[MATERIAL SHOWN]

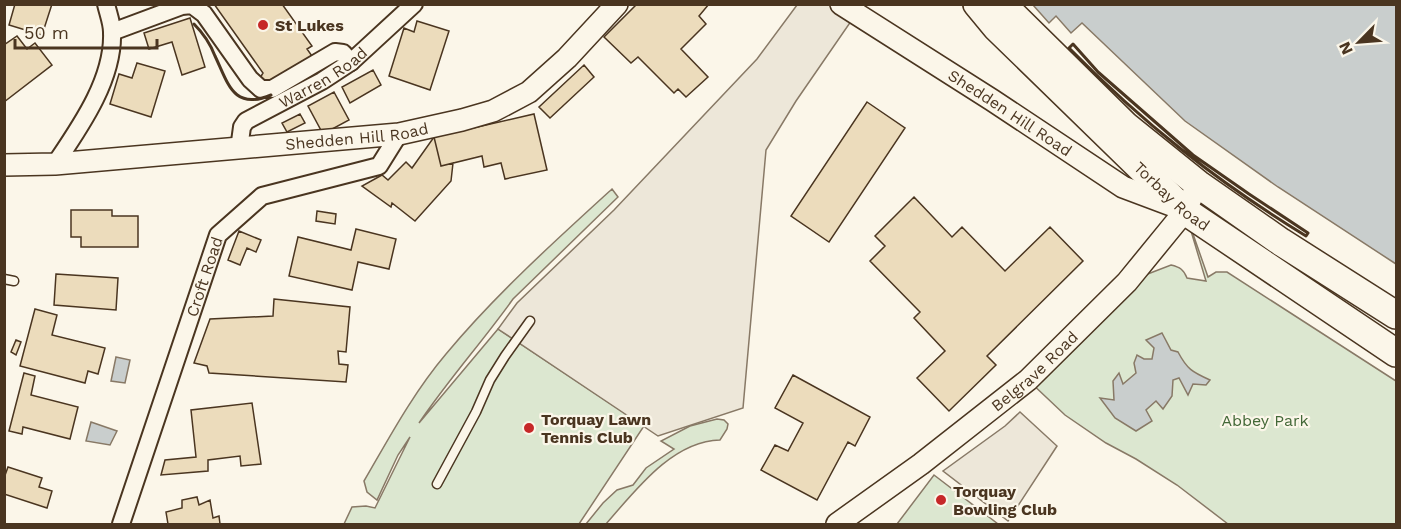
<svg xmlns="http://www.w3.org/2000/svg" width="1401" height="529" viewBox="0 0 1401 529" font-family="'Work Sans',sans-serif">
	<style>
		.green { fill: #dce7d0; stroke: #887966; stroke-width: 1.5 }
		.parking { fill: #ede7d9; stroke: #887966; stroke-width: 1.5 }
		.water { fill: #c9cecd; stroke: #887966; stroke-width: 1.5 }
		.building { fill: #ecdcbc; stroke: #4a3520; stroke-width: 1.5 }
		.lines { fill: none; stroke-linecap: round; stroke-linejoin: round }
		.service-casing { stroke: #4a3520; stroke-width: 11 }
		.minor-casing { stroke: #4a3520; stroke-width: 20 }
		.tertiary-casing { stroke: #4a3520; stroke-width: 24 }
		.primary-casing { stroke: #4a3520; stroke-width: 30 }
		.service { stroke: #fbf6e9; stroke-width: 8 }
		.minor { stroke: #fbf6e9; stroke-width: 16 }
		.tertiary { stroke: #fbf6e9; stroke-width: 21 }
		.primary { stroke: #fbf6e9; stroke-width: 27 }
		.wall { stroke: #4a3520; stroke-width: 3 }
		.poi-dot { fill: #c62828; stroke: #fbf6e9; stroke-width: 2 }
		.labels { text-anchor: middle; stroke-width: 4.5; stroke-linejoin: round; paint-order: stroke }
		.poi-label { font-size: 16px; font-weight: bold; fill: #4a3520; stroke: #fbf6e9; text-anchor: start }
		.street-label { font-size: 16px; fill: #4a3520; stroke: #fbf6e9 }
		.park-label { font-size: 16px; fill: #436837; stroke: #fbf6e9 }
	</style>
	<rect width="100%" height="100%" fill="#fbf6e9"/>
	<path class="green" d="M612,189L618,197L513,299C483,341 448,380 419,423L498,329L644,426L579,524H344L352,507L366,506L375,508L410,437L398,455L377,500L367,492L364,481C389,438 413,393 446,354C495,295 555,241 612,189Z
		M1185,211L1208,277L1216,272H1227L1396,381V524H1228L1177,485L1136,459L1106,443L1065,415L1028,380L1127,282L1171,265C1180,267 1184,270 1187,278L1206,281Z
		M717,419L724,420L728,424L727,429L720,440C672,441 635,491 606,524H586L603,503L617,490L633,485L646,468L674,449L661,441L690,426Z
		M934,475L998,524H897Z"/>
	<path class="parking" d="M797,5H841L856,14L796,101L766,150L743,408L658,436L498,329L517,303L614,210L757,59Z
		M1020,412L1057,446L1008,521L943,471L1005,426Z"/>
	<path class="water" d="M1033,5H1396V264L1278,187L1185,121L1082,23L1071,33L1056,16L1049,23Z
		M1162,333L1171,350L1178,352C1187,369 1192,372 1210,380L1206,385L1193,384L1188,395L1179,378L1173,380L1172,396L1163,409L1156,401L1146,410L1152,421L1136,431L1115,418L1100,398L1114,400L1113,381L1119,373L1123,384L1136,373L1134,363L1137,355L1144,359H1152L1154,348L1146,340Z
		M116,357L130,360L125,383L111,381Z
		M91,422L117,431L110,445L86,441Z"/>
	<path class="building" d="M15,4H52L42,35L9,25Z
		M214,4H282L312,46L307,49L312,56L270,85L260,78L263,73Z
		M637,4H709L699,16L706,24L681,49L708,77L686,97L678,89L674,93L638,57L631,63L604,37Z
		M190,18L205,67L182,75L172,42L149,49L144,33Z
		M417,21L449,31L430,90L389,76L404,28L414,32Z
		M17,36L27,49L35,43L52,65L4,102V45Z
		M137,63L165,71L151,117L110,104L119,74L132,78Z
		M584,65L594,77L550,118L539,107Z
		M373,70L381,85L350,103L342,87Z
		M334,92L349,120L323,134L308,106Z
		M867,102L905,128L829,242L791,216Z
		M300,114L305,123L287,132L282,123Z
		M534,114L547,170L505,179L501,163L484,167L482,156L441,166L434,137Z
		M434,137L441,166L453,163L451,181L415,221L392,203L391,207L362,186L382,175L388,180L406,162L412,168Z
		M914,197L952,237L962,227L1005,271L1050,227L1083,261L987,356L996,365L949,411L917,378L945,351L914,318L920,312L870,261L885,246L875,236Z
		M71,210H112V216H138V247H81V237H71Z
		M317,211L336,214L335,224L316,221Z
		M356,229L396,239L389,269L358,262L352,290L289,276L298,237L351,250Z
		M239,231L261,240L256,252L247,248L240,265L228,260Z
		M56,274L118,278L116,310L54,305Z
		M274,299L350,307L346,352L338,351L339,364L348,365L346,382L209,373L207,366L194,363L210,319L273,316Z
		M35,309L57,315L52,335L105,348L98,374L88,371L85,383L20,366Z
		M16,340L21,342L16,355L11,352Z
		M24,373L35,376L31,395L78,407L70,439L23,427L22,434L9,431Z
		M793,375L870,417L855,446L848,442L817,500L761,470L775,445L788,451L803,423L775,408Z
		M252,403L261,464L241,466L240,456L208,460V471L161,475L165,460L196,457L191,410Z
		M8,467L42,478L39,487L52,491L47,508L4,494V478Z
		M197,497L199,505L210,500L213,518L219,516L220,524H168L166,512L182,508V500Z"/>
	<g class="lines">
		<defs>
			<path id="service" d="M4,279L14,281
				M437,484L476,412L490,380L505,356L530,321"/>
			<g id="minor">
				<path d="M112,32L182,6L192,5L204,14L250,79L261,89H272L335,52L343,53L351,62"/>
				<path id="s1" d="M239,149L242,127L246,121L322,81L351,62L414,4"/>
				<path d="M55,164C80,127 114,79 112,32C112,23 108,13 106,4"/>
				<path id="s2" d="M121,524L218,235L262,196L379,166L399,134"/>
			</g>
			<g id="tertiary">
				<path id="s3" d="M841,4L992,100L1123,187L1179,208"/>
				<path id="s4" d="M4,165L55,164L399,134L462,120L493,111L529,92L567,58L617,4"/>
				<path id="s5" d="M837,524L921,464L1028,380L1127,282L1185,211L1198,184"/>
			</g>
			<g id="primary">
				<path id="s6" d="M977,4L996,27L1185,211L1396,353"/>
				<path d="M1002,4L1126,126L1198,184L1281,242L1396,315"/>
			</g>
		</defs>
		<use href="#service" class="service-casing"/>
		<use href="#minor" class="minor-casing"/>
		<use href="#tertiary" class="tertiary-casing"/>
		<use href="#primary" class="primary-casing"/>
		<use href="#service" class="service"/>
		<use href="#minor" class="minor"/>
		<use href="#tertiary" class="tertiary"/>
		<use href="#primary" class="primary"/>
		<path class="wall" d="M194,24C203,33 210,43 215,56C228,83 233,111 271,95
			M1073,44L1098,72L1193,155L1249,194L1308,233L1306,236C1216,181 1143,123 1069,48Z"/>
	</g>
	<g class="poi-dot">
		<circle cx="263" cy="25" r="6"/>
		<circle cx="529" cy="428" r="6"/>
		<circle cx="941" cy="500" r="6"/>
	</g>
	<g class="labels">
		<g class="poi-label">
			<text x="275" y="31">St Lukes</text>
			<text x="541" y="425">Torquay Lawn<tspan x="541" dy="18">Tennis Club</tspan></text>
			<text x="953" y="497">Torquay<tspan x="953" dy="18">Bowling Club</tspan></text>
		</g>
		<g class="street-label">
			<text dy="6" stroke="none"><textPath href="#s1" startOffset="118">Warren Road</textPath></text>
			<text dy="6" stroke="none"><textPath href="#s3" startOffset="201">Shedden Hill Road</textPath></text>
			<text dy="6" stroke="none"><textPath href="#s4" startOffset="354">Shedden Hill Road</textPath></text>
			<text dy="6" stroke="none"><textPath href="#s6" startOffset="274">Torbay Road</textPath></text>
			<text dy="6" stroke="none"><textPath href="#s2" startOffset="261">Croft Road</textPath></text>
			<text dy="6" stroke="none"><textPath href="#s5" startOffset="250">Belgrave Road</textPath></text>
		</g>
		<g class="park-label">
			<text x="1265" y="426">Abbey Park</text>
		</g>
	</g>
	<rect width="1401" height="529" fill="none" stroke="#4a3520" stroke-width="12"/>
	<g transform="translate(1359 42) rotate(245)" stroke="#fbf6e9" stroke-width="4.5" paint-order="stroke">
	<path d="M0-4.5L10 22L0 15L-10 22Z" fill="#4a3520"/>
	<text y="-9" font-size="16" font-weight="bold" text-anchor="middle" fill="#4a3520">N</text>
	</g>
	<path d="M15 39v9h142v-9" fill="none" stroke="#4a3520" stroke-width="3"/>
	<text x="24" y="39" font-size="18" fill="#4a3520" stroke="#fbf6e9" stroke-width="4.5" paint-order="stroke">50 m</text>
</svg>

[/MATERIAL SHOWN]

## ACTION ITEM:
With "round" as the search word, count the matching lines in the records and give the number alone.

## REPLY TO THE TASK:
2